An embryo is frozen using liquid nitrogen and remains in a dormant state until it is required. It is then thawed out where upon it behaves as normal.

It is also known as ‘cryopreservation’ which sounds very similar to cryogenics. Cryogenics is the science of placing someone in cold storage with the aim of reanimating them at a later date.

How does embryo freezing work?

This process operates in the same way. It is a highly complex and precise procedure which involves using IVF. An egg and sperm are combined in a controlled setting via a laboratory which results in fertilisation. This fertilisation leads to the formation of an embryo.

The embryo is frozen using liquid nitrogen which stops all biological processes. The embryo is in a state of suspended animation and stays in this state until it is needed.

The embryo is then slowly thawed out and its biological processes reactivated.

The advantages of embryo freezing

The main advantage is that you can choose to delay pregnancy until you are ready which many couples are opting for in today’s society. There are a variety of reasons as to why women are choosing to wait until they are older before starting to family but it is reassuring to know that this option is available.

A major factor here is that your ovaries along with the rest of your body, age over time and this reduces your chances of conceiving, especially after the age of 35. So it is a good idea to have this done whilst you are still young.

You have a sample of eggs removed whilst you are still young and healthy. These eggs are then fertilised via in-vitro fertilisation and the embryos frozen until required.

This is also a good option for women at risk of developing ovarian cancer.

The disadvantages of embryo freezing

This is a complicated procedure which requires a great deal of skill and expertise. And because it is a relatively new procedure there is little evidence to show the long term effects of this.

And the process itself is so precise that there is a fine line between success and failure.

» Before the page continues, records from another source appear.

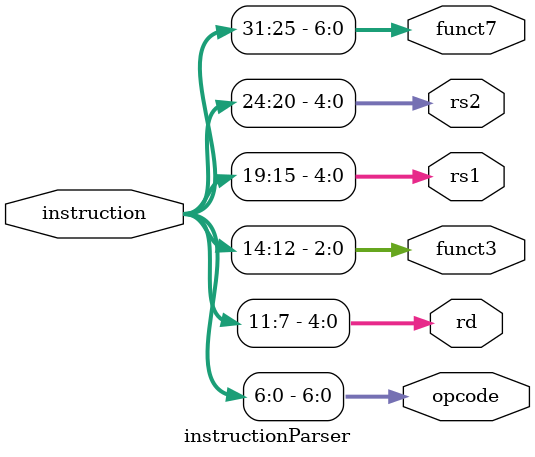
<source format=v>
module instructionParser(instruction, opcode, rd, funct3, rs1, rs2, funct7);
  input [31:0] instruction;
  
  output [6:0] opcode;
  output [4:0] rd;
  output [2:0] funct3;
  output [4:0] rs1;
  output [4:0] rs2;
  output [6:0] funct7;
  
  assign funct7 = instruction [31:25];
  assign rs2 = instruction [24:20];
  assign rs1 = instruction [19:15];
  assign funct3 = instruction [14:12] ;
  assign rd = instruction [11:7];
  assign opcode = instruction [6:0];
  
endmodule
</source>
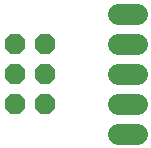
<source format=gbs>
G75*
G70*
%OFA0B0*%
%FSLAX24Y24*%
%IPPOS*%
%LPD*%
%AMOC8*
5,1,8,0,0,1.08239X$1,22.5*
%
%ADD10OC8,0.0680*%
%ADD11C,0.0714*%
D10*
X001411Y002151D03*
X001411Y003151D03*
X001411Y004151D03*
X002411Y004151D03*
X002411Y003151D03*
X002411Y002151D03*
D11*
X004844Y002151D02*
X005478Y002151D01*
X005478Y003151D02*
X004844Y003151D01*
X004844Y004151D02*
X005478Y004151D01*
X005478Y005151D02*
X004844Y005151D01*
X004844Y001151D02*
X005478Y001151D01*
M02*

</source>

Problems include the failure of the embryo to survive the freezing process and the risks of birth defects and genetic abnormalities. The risks of a birth defect or genetic abnormality have been raised but they are as yet unproven.

Cost is another factor: there are only a few clinics which perform this procedure and it is very expensive.

This is also a highly controversial procedure which some couples will object to on ethical and moral grounds.